Das Marktumfeld ist dabei sehr herausfordernd: „Der Markt um Mobile Payment ist von einem starken Konkurrenzkampf geprägt: Traditionelle Finanzinstitute, Telekommunikationsanbieter, aber auch führende Logistik- und Internetunternehmen versuchen, mit ihrem Angebot Standards zu setzen und so den Markt für mobiles Bezahlen zu dominieren“, so Christian Bruck, verantwortlicher Partner bei BearingPoint für den Beratungsbereich Mobile Payment. „Während der Markt für neue Akteure ein verlockendes Zusatzgeschäft ist, geht es für Banken um ihre bisherige Vorherrschaft im Zahlungsverkehr.“
Eine Erklärung, warum der Start der NFC-Nutzung so zögerlich verlief, gibt Jukka Yliuntinen, Global Head of NFC Solution bei Giesecke & Devrient: „Das Problem bei NFC war nicht die Technologie, sondern das Erreichen einer kritischen Masse. NFC und die Anwendungsszenarien dafür gab es die ganze Zeit. Die Schwierigkeit lag darin, die vielen verschiedenen Branchen wie Banken, Verkehr, Einzelhandel und Telekommunikation einzubeziehen. Am Ende haben Anwendungsentwickler und Handy-Hersteller immer darauf gewartet, dass der andere den ersten Schritt macht. Und da alle beteiligten Parteien auch erst mal in die Technologie investieren mussten, war weitere Zeit nötig.“
Mit Projekten wie dem drahtlosen Bezahlen „Touch and Travel“ bei der Deutschen Bahn gibt es jetzt zumindest ernst zu nehmende Ansätze.

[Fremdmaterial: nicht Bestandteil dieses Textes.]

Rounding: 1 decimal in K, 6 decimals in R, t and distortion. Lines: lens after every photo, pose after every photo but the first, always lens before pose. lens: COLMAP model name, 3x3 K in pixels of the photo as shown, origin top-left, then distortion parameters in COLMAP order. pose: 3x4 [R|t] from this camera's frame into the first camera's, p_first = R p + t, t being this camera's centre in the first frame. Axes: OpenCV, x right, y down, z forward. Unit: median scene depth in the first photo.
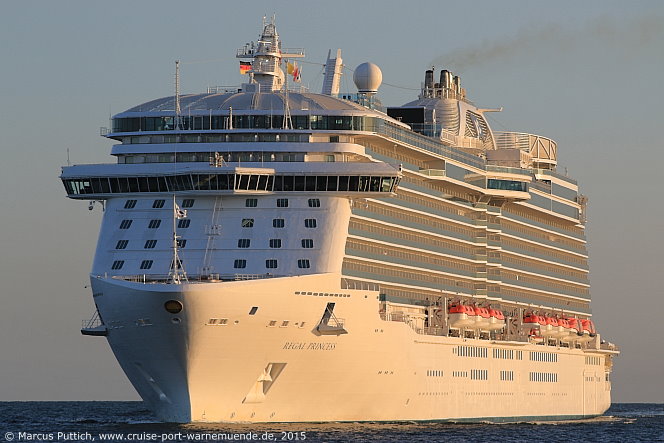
lens RADIAL K [[4528.8, 0, 333.7], [0, 4528.8, 220.7], [0, 0, 1]] dist [0.803233, 0.000000]
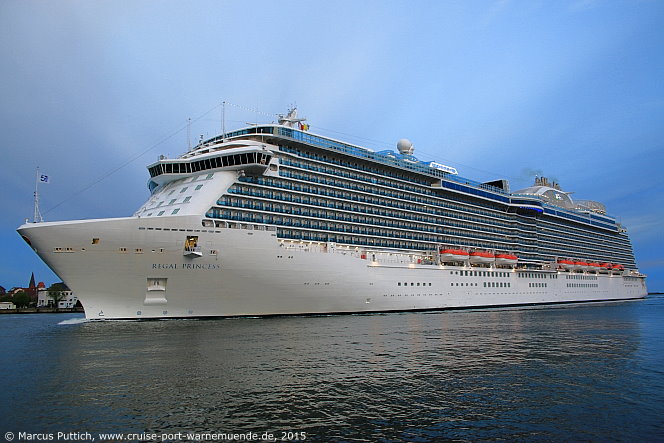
lens RADIAL K [[546.3, 0, 313.0], [0, 546.3, 231.7], [0, 0, 1]] dist [-0.121040, 0.043008]
pose [[0.805888, -0.094903, -0.584413, 0.131709], [0.044771, 0.994012, -0.099681, 0.035375], [0.590373, 0.054167, 0.805311, 0.862962]]
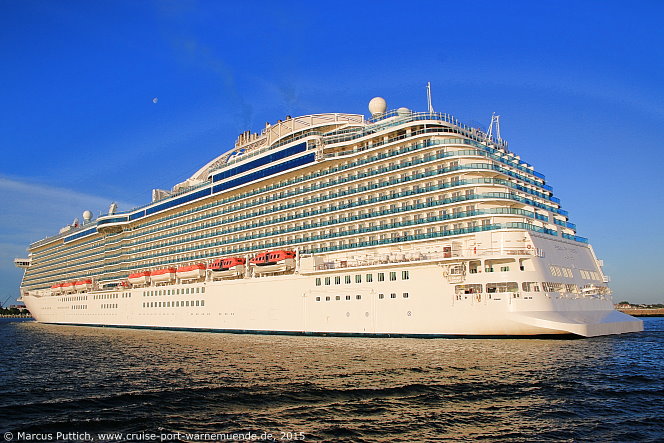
lens RADIAL K [[546.3, 0, 335.0], [0, 546.3, 226.0], [0, 0, 1]] dist [-0.121040, 0.043008]
pose [[-0.604256, -0.133674, -0.785497, 0.205860], [0.031587, 0.981033, -0.191248, 0.057418], [0.796164, -0.140374, -0.588573, 1.459143]]
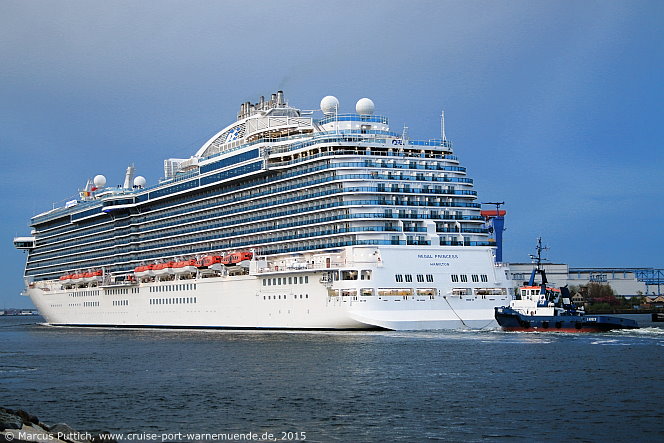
lens RADIAL K [[1317.0, 0, 326.3], [0, 1317.0, 220.9], [0, 0, 1]] dist [0.059206, 0.000000]
pose [[-0.822279, -0.033658, -0.568088, 0.349553], [0.028455, 0.994569, -0.100115, 0.069865], [0.568373, -0.098487, -0.816855, 1.826339]]
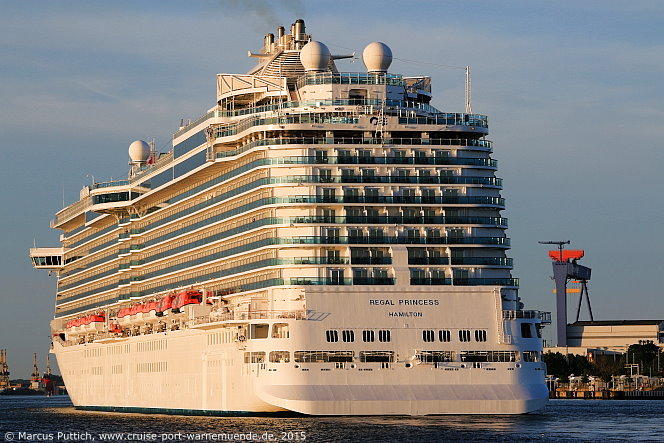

Auch die Partnerschaft der Deutschen Telekom mit Master Card, in deren Rahmen ein „mobile Wallet“ zunächst in Polen eingeführt werden soll, könnte bald auf dem deutschen Markt Früchte tragen. Doch bis Millionen Kunden ihre Transaktio­nen per NFC-Touch tätigen und das „Wallet“ die lederne Brieftasche ersetzt, werden wohl noch viele Jahre vergehen.